→ **Aim**
Recast every line of the records below as a Markdown table with the columns Row and Line, numbering each row and skipping blank lines. Leave the pictures out of the table.

··· Records for this exercise

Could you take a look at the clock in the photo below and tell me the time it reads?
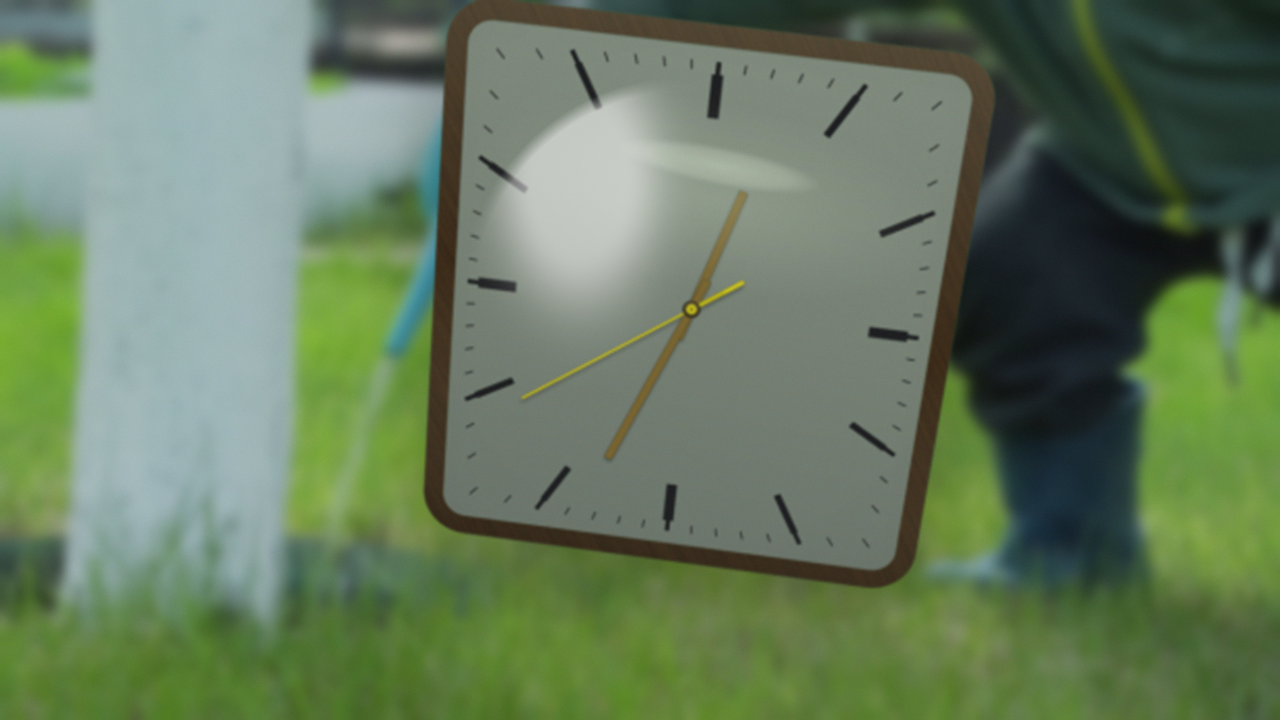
12:33:39
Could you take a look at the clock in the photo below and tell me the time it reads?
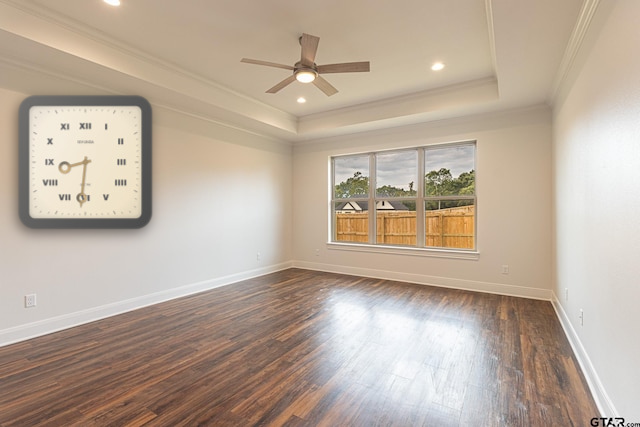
8:31
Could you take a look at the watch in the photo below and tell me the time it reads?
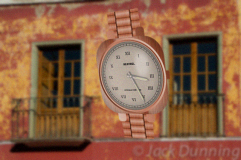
3:26
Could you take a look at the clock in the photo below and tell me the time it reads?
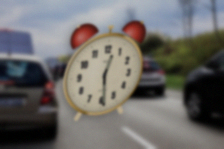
12:29
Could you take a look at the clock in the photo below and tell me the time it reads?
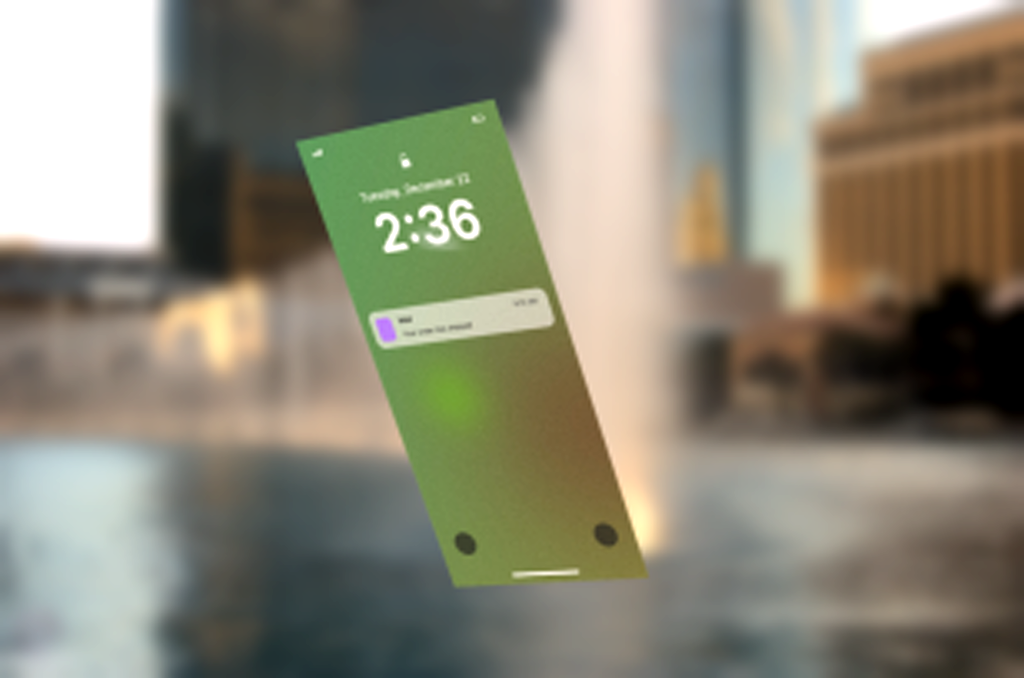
2:36
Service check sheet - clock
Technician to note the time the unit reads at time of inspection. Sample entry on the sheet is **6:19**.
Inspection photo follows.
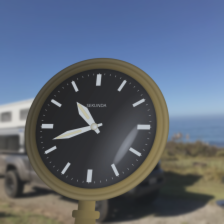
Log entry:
**10:42**
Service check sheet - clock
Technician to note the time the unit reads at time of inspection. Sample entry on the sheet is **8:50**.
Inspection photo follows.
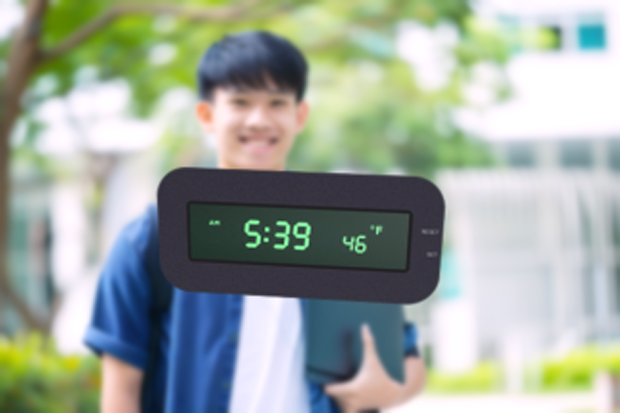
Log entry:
**5:39**
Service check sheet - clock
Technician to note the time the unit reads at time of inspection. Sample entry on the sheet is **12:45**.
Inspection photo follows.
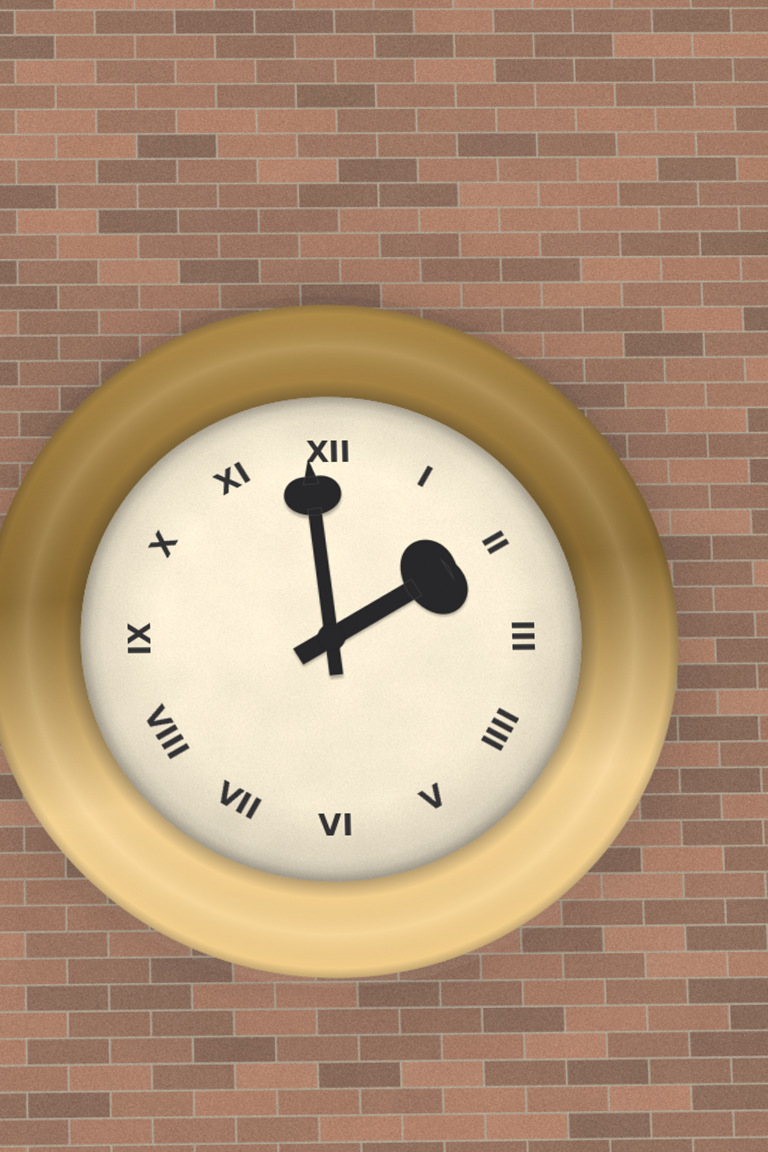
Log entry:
**1:59**
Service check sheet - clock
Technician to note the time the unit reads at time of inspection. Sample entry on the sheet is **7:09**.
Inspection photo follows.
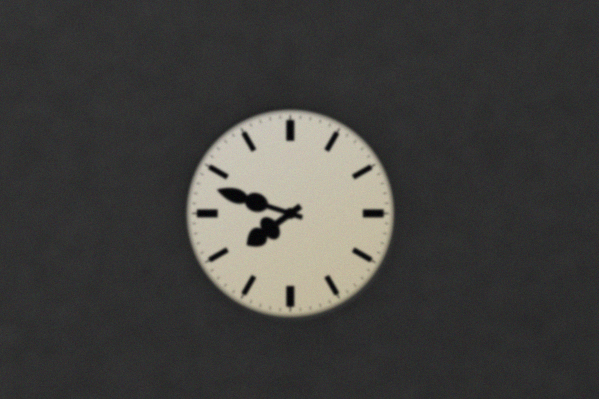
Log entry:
**7:48**
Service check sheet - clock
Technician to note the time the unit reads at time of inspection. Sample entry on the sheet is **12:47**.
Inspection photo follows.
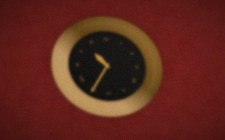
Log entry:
**10:35**
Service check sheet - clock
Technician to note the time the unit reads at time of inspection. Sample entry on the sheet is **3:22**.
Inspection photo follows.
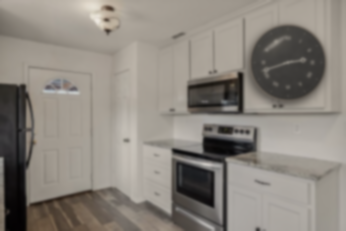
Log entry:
**2:42**
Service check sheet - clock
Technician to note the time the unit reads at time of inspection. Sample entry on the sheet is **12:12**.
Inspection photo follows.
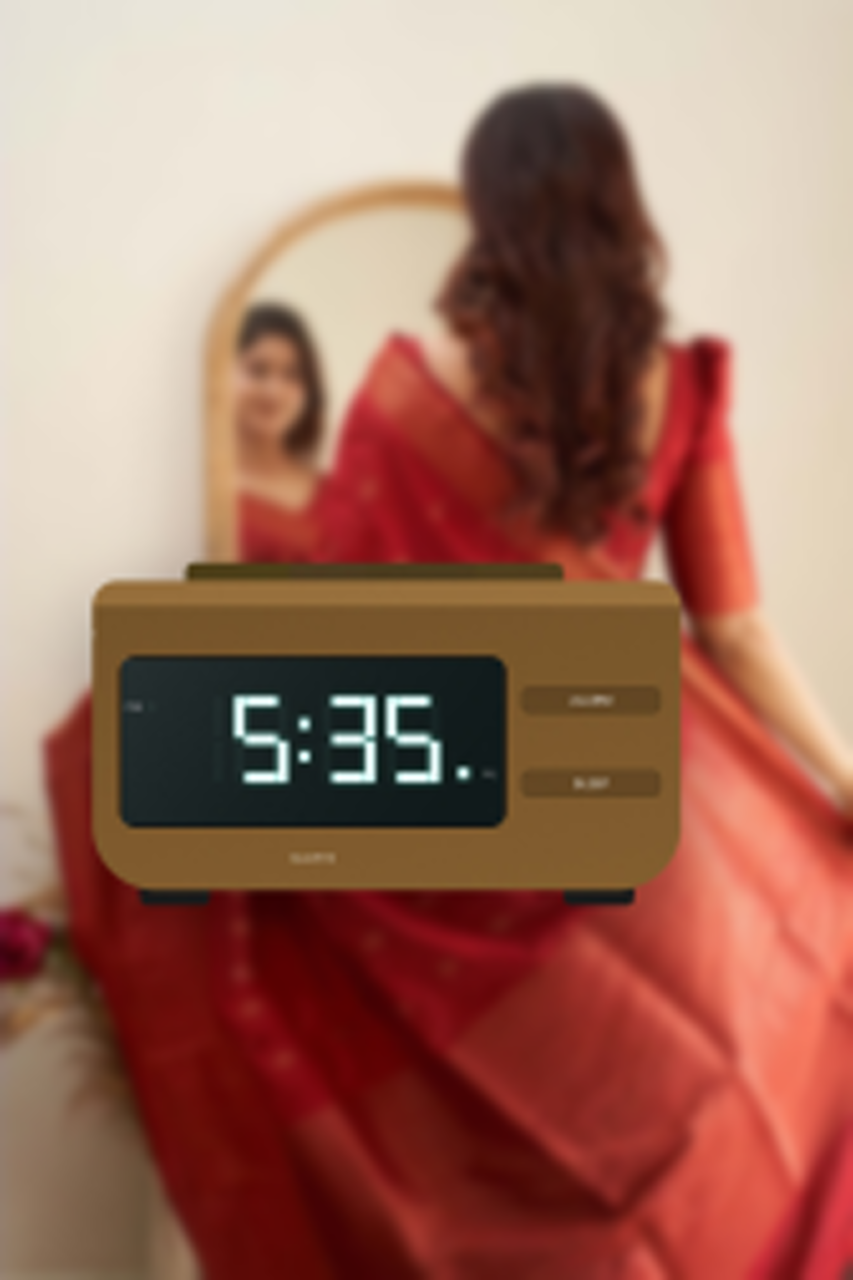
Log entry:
**5:35**
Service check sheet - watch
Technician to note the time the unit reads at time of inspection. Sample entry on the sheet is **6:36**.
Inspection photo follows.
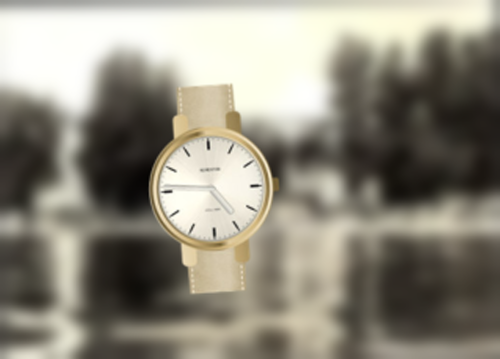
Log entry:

······

→ **In response**
| Row | Line |
|---|---|
| 1 | Could you take a look at the clock in the photo below and tell me the time it reads? |
| 2 | 12:33:39 |
| 3 | Could you take a look at the clock in the photo below and tell me the time it reads? |
| 4 | 8:31 |
| 5 | Could you take a look at the watch in the photo below and tell me the time it reads? |
| 6 | 3:26 |
| 7 | Could you take a look at the clock in the photo below and tell me the time it reads? |
| 8 | 12:29 |
| 9 | Could you take a look at the clock in the photo below and tell me the time it reads? |
| 10 | 2:36 |
| 11 | Service check sheet - clock |
| 12 | Technician to note the time the unit reads at time of inspection. Sample entry on the sheet is **6:19**. |
| 13 | Inspection photo follows. |
| 14 | Log entry: |
| 15 | **10:42** |
| 16 | Service check sheet - clock |
| 17 | Technician to note the time the unit reads at time of inspection. Sample entry on the sheet is **8:50**. |
| 18 | Inspection photo follows. |
| 19 | Log entry: |
| 20 | **5:39** |
| 21 | Service check sheet - clock |
| 22 | Technician to note the time the unit reads at time of inspection. Sample entry on the sheet is **12:45**. |
| 23 | Inspection photo follows. |
| 24 | Log entry: |
| 25 | **1:59** |
| 26 | Service check sheet - clock |
| 27 | Technician to note the time the unit reads at time of inspection. Sample entry on the sheet is **7:09**. |
| 28 | Inspection photo follows. |
| 29 | Log entry: |
| 30 | **7:48** |
| 31 | Service check sheet - clock |
| 32 | Technician to note the time the unit reads at time of inspection. Sample entry on the sheet is **12:47**. |
| 33 | Inspection photo follows. |
| 34 | Log entry: |
| 35 | **10:35** |
| 36 | Service check sheet - clock |
| 37 | Technician to note the time the unit reads at time of inspection. Sample entry on the sheet is **3:22**. |
| 38 | Inspection photo follows. |
| 39 | Log entry: |
| 40 | **2:42** |
| 41 | Service check sheet - clock |
| 42 | Technician to note the time the unit reads at time of inspection. Sample entry on the sheet is **12:12**. |
| 43 | Inspection photo follows. |
| 44 | Log entry: |
| 45 | **5:35** |
| 46 | Service check sheet - watch |
| 47 | Technician to note the time the unit reads at time of inspection. Sample entry on the sheet is **6:36**. |
| 48 | Inspection photo follows. |
| 49 | Log entry: |